RECORDS:
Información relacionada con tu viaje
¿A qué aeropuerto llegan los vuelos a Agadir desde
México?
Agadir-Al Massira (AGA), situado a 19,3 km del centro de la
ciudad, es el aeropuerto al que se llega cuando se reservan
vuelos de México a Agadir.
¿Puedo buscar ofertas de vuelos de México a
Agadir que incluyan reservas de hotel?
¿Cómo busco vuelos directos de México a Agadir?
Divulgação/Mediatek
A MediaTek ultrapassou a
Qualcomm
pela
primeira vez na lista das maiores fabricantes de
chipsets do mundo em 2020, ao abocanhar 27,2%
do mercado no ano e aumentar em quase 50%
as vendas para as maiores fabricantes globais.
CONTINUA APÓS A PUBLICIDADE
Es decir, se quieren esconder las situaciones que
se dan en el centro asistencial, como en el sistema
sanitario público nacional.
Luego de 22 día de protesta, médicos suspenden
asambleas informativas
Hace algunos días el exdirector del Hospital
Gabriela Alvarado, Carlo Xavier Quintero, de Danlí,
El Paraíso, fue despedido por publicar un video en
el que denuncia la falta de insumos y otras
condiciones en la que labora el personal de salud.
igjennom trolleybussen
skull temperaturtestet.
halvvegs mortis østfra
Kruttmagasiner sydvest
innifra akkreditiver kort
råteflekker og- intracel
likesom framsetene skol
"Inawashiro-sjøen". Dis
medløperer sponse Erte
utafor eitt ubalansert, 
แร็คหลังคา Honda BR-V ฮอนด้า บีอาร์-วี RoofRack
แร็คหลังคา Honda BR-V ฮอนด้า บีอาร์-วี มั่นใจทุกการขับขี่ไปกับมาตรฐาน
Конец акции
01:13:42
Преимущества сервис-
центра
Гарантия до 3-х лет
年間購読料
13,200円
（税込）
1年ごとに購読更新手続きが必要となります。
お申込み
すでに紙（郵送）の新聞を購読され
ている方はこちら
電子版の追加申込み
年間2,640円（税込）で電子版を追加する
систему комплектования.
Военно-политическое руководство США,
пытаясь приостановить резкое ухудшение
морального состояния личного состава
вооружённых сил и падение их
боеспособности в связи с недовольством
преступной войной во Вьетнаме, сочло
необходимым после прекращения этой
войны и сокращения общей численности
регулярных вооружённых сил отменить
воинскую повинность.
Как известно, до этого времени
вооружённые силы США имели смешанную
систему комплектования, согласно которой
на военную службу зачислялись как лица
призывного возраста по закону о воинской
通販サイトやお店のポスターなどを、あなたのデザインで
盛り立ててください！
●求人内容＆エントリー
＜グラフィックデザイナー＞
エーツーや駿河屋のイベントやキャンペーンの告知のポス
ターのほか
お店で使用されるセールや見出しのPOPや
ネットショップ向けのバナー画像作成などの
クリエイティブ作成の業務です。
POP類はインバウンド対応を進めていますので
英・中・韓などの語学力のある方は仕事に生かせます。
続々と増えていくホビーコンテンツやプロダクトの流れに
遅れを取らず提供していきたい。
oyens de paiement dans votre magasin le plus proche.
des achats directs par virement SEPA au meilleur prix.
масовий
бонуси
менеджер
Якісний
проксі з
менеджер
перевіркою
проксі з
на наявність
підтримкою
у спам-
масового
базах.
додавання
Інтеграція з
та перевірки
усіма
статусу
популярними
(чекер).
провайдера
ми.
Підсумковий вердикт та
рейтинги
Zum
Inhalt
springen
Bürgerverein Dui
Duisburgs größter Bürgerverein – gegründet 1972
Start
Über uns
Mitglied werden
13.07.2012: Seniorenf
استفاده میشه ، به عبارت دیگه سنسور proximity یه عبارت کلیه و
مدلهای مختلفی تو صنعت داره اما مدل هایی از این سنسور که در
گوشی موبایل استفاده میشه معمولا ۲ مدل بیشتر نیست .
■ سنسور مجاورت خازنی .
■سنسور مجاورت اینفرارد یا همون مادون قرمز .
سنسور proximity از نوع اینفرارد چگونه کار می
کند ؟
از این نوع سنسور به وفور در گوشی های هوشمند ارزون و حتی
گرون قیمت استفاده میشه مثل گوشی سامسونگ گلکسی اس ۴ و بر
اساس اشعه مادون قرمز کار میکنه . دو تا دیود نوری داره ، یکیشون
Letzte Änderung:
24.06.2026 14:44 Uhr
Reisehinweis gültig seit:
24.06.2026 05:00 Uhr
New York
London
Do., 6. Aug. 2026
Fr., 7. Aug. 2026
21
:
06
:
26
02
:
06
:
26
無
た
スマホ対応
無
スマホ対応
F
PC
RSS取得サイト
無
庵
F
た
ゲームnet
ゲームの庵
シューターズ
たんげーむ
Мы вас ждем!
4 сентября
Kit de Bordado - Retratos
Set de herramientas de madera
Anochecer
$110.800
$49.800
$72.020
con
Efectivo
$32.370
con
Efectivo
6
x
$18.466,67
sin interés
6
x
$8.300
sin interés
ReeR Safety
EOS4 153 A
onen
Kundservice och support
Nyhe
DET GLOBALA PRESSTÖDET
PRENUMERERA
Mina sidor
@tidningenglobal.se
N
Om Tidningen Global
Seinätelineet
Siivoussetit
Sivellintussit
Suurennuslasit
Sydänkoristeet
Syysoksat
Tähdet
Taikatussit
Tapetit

WHAT YOU ARE ASKED TO DO:
All lines in the records above with "Agadir" need to be found and copied.

SOLUTION TO THIS PROBLEM:
¿A qué aeropuerto llegan los vuelos a Agadir desde
Agadir-Al Massira (AGA), situado a 19,3 km del centro de la
vuelos de México a Agadir.
Agadir que incluyan reservas de hotel?
¿Cómo busco vuelos directos de México a Agadir?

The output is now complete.